* [WHAT TO WORK ON]: Render each non-blank line of the records below as a row of a Markdown table with the columns "Row" and "Line," numbering the rows in order. Leave out the blank lines and the pictures.

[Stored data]
==*==

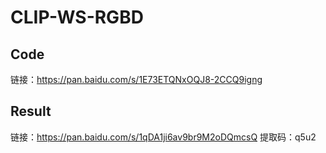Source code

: # CLIP-WS-RGBD


## Code
链接：https://pan.baidu.com/s/1E73ETQNxOQJ8-2CCQ9igng 


## Result
链接：https://pan.baidu.com/s/1qDA1ji6av9br9M2oDQmcsQ 
提取码：q5u2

==*==

* [ANSWER TO THIS PROBLEM]:
| Row | Line |
|---|---|
| 1 | Source code |
| 2 | : # CLIP-WS-RGBD |
| 3 | ## Code |
| 4 | 链接：https://pan.baidu.com/s/1E73ETQNxOQJ8-2CCQ9igng  |
| 5 | ## Result |
| 6 | 链接：https://pan.baidu.com/s/1qDA1ji6av9br9M2oDQmcsQ  |
| 7 | 提取码：q5u2 |